Only lines holding the word "dans" are needed; copy each of them from the material.
BEGIN Entries provided
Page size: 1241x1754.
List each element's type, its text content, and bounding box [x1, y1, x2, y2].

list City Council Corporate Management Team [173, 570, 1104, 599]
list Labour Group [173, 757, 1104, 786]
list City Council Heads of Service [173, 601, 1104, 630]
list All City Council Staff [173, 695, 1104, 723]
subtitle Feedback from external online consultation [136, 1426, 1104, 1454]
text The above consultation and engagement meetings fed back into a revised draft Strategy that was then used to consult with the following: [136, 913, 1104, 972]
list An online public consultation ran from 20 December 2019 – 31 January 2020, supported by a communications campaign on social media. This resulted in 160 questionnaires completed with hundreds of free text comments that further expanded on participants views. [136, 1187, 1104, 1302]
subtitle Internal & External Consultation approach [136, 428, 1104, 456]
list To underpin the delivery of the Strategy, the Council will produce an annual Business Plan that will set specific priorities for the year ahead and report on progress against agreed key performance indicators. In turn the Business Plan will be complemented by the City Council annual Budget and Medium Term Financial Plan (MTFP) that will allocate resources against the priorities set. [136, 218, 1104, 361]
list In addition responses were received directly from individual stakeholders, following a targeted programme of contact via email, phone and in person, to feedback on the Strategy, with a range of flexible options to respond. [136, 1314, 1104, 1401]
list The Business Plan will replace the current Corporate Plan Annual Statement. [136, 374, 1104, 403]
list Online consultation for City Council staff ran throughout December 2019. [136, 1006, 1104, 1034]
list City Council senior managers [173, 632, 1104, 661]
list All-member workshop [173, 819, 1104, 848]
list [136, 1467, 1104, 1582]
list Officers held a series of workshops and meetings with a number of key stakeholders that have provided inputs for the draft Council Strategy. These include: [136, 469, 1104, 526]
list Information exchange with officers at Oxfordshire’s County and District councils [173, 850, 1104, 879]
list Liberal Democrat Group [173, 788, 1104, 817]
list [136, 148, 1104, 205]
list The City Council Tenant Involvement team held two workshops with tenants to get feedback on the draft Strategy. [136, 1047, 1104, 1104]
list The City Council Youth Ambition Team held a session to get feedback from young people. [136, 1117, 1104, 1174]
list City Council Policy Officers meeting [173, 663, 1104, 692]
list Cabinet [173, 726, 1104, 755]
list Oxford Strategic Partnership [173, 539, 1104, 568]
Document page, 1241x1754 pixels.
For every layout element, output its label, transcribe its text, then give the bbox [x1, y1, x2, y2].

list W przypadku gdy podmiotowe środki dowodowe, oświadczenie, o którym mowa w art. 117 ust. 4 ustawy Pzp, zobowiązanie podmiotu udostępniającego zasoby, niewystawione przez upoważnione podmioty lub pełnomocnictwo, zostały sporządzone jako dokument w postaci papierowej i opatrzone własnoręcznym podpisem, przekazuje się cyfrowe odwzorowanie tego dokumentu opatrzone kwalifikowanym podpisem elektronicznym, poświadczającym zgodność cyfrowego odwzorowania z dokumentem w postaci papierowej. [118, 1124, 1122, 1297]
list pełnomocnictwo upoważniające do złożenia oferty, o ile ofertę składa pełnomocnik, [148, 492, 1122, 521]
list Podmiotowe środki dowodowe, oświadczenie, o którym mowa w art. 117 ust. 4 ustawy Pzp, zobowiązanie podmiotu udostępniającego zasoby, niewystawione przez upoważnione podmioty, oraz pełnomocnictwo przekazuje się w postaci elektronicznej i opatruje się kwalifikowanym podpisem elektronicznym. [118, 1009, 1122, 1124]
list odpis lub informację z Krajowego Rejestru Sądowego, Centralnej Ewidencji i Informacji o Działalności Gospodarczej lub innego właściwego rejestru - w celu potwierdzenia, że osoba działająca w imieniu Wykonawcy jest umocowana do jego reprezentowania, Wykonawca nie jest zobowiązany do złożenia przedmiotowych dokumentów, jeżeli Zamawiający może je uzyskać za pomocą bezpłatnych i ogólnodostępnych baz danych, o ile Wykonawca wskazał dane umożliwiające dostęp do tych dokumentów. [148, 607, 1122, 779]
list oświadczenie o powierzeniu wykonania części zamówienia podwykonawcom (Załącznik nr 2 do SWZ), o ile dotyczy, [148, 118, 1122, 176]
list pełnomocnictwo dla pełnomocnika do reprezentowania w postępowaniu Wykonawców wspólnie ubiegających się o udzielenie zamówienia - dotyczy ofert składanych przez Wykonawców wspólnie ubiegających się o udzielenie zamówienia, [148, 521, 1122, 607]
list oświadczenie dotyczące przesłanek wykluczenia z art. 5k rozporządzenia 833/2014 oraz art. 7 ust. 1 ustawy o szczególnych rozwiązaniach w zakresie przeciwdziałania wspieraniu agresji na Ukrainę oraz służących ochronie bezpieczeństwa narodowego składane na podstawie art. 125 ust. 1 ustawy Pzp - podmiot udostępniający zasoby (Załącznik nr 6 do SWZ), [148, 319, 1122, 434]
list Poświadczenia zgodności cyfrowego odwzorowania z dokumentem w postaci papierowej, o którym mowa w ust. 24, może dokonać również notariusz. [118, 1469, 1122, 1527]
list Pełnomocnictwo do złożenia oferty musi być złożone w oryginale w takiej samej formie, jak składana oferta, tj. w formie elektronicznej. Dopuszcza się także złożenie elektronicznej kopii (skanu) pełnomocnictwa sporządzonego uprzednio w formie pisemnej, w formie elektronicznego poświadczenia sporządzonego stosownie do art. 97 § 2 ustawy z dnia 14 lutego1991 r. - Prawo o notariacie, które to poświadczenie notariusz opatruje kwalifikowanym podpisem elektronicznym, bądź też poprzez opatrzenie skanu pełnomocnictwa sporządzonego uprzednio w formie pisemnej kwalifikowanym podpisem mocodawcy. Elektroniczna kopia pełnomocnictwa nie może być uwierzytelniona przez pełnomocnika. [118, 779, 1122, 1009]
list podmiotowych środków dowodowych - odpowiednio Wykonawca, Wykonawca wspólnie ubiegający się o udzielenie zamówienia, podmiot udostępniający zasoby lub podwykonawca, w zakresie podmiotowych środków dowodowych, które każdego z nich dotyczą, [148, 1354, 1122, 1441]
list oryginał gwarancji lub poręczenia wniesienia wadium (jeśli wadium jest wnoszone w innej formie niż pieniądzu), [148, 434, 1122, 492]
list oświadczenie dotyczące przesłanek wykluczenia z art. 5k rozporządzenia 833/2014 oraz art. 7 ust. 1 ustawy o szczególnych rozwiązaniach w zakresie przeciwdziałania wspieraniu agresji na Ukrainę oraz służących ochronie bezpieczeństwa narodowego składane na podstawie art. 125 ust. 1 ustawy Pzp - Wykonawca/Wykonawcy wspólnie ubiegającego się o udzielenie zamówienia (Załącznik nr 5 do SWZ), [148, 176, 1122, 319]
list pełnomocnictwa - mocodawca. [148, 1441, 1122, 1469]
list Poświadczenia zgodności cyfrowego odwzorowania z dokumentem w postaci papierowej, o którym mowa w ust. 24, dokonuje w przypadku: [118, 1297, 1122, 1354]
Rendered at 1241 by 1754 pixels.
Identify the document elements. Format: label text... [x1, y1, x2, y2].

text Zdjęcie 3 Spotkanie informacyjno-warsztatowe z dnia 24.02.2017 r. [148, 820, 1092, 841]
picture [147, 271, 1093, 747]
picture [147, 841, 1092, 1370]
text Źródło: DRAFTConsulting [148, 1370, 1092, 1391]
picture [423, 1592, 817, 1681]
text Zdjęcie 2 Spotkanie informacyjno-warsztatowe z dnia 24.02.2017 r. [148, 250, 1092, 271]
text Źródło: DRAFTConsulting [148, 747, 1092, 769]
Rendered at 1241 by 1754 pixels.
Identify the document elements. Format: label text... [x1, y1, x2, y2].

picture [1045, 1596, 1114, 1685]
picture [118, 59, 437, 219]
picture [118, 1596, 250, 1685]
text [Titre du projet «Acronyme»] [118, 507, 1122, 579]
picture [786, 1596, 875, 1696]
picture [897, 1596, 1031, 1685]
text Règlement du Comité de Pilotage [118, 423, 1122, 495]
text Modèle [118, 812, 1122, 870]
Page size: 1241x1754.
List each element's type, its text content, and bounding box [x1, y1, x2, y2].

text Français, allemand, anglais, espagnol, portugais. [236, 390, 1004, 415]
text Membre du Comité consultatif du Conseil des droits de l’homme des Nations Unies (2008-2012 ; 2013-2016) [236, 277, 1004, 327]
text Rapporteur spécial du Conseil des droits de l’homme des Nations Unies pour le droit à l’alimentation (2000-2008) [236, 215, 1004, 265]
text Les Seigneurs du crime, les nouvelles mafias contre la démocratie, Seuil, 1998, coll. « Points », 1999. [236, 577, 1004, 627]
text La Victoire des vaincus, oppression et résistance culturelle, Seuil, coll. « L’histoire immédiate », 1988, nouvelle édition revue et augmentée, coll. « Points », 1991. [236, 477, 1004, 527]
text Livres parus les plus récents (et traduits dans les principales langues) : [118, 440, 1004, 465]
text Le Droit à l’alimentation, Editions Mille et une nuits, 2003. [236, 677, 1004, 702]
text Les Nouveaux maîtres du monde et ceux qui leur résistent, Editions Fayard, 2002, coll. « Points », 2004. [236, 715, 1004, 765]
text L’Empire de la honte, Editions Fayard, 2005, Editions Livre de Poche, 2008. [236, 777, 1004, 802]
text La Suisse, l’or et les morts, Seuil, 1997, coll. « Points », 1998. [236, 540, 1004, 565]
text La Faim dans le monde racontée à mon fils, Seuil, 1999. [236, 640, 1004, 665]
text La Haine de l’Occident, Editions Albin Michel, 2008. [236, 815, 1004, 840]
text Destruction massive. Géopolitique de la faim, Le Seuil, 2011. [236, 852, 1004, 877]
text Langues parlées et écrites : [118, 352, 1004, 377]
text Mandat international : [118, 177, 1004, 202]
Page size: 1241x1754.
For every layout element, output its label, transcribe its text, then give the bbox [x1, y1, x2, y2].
END Entries provided
◆ Written answer
text Livres parus les plus récents (et traduits dans les principales langues) : [118, 440, 1004, 465]
text La Faim dans le monde racontée à mon fils, Seuil, 1999. [236, 640, 1004, 665]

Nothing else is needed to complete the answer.